November 27, 2025 · View on GitHub

This is the official implmentation of the paper "Dual Recursive Feedback on Generation and Appearance Latents for Pose-Robust Text-to-Image Diffusion (ICCV 2025)"

Jiwon Kim¹, Pureum Kim¹, SeonHwa Kim¹, Soobin Park², Eunju Cha², Kyong Hwan Jin¹

¹ Korea University ² Sookmyung Women's University

Algorithm

Environment Setup

To install the environment, please run the following.

conda env create -f environment.yaml
conda activate drf

Run

To run DRF, use a notebook or run the below code.

We use a single NVIDIA RTX 3090 GPU for our experiments.

python run.py \
    --structure_image dataset/structure/person_mesh.jpg \
    --appearance_image dataset/appearance/tiger.jpg \
    --prompt "a photo of a tiger standing on the snow field" \
    --structure_prompt "a mesh of a standing human" \
    --appearance_prompt "a photo of a tiger walking on the snow field"

Optional arguments

disable_refiner: If enabled, disables the refiner (and does not load it), reducing memory usage and inference time.
model (str): When provided a .safetensors checkpoint path, loads the checkpoint as the base model instead of the default one.
benchmark: If enabled, reports the inference time and peak memory usage for the current run.
structure_schedule (float, default 0.6): Ratio of diffusion steps during which structure control is active.
For example, with 50 sampling steps:
- 0.6 → control is used for the first 60% (first 30 steps), then turned off for the remaining 40%.
- 0.7 → control is used for the first 70% (first 35 steps), then turned off for the remaining 30%.
appearance_schedule (float, default 0.6): Same as structure_schedule, but for appearance control.
e.g., 0.6 with 50 steps → appearance control is applied for the first 30 steps and disabled for the last 20.
seed (int, default 90095): Random seed for sampling. Use the same value to reproduce results across runs; change it to obtain different random outputs.

Reference

If you find our work useful for your research, please cite our paper.

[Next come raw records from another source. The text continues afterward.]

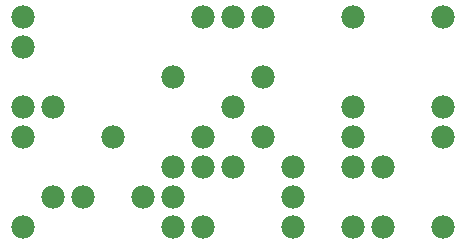
<source format=gbs>
G75*
%MOIN*%
%OFA0B0*%
%FSLAX25Y25*%
%IPPOS*%
%LPD*%
%AMOC8*
5,1,8,0,0,1.08239X$1,22.5*
%
%ADD10C,0.07800*%
D10*
X0011000Y0011000D03*
X0021000Y0021000D03*
X0031000Y0021000D03*
X0051000Y0021000D03*
X0061000Y0021000D03*
X0061000Y0011000D03*
X0071000Y0011000D03*
X0071000Y0031000D03*
X0061000Y0031000D03*
X0071000Y0041000D03*
X0081000Y0031000D03*
X0091000Y0041000D03*
X0101000Y0031000D03*
X0101000Y0021000D03*
X0101000Y0011000D03*
X0121000Y0011000D03*
X0131000Y0011000D03*
X0151000Y0011000D03*
X0131000Y0031000D03*
X0121000Y0031000D03*
X0121000Y0041000D03*
X0121000Y0051000D03*
X0091000Y0061000D03*
X0081000Y0051000D03*
X0061000Y0061000D03*
X0071000Y0081000D03*
X0081000Y0081000D03*
X0091000Y0081000D03*
X0121000Y0081000D03*
X0151000Y0081000D03*
X0151000Y0051000D03*
X0151000Y0041000D03*
X0041000Y0041000D03*
X0021000Y0051000D03*
X0011000Y0051000D03*
X0011000Y0041000D03*
X0011000Y0071000D03*
X0011000Y0081000D03*
M02*

</source>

@InProceedings{Kim_2025_ICCV,
    author    = {Kim, Jiwon and Kim, Pureum and Kim, SeonHwa and Park, Soobin and Cha, Eunju and Jin, Kyong Hwan},
    title     = {Dual Recursive Feedback on Generation and Appearance Latents for Pose-Robust Text-to-Image Diffusion},
    booktitle = {Proceedings of the IEEE/CVF International Conference on Computer Vision (ICCV)},
    month     = {October},
    year      = {2025},
    pages     = {15491-15500}
}

Acknowledgements

Our code is based on Ctrl-X. We thank the authors for sharing their works.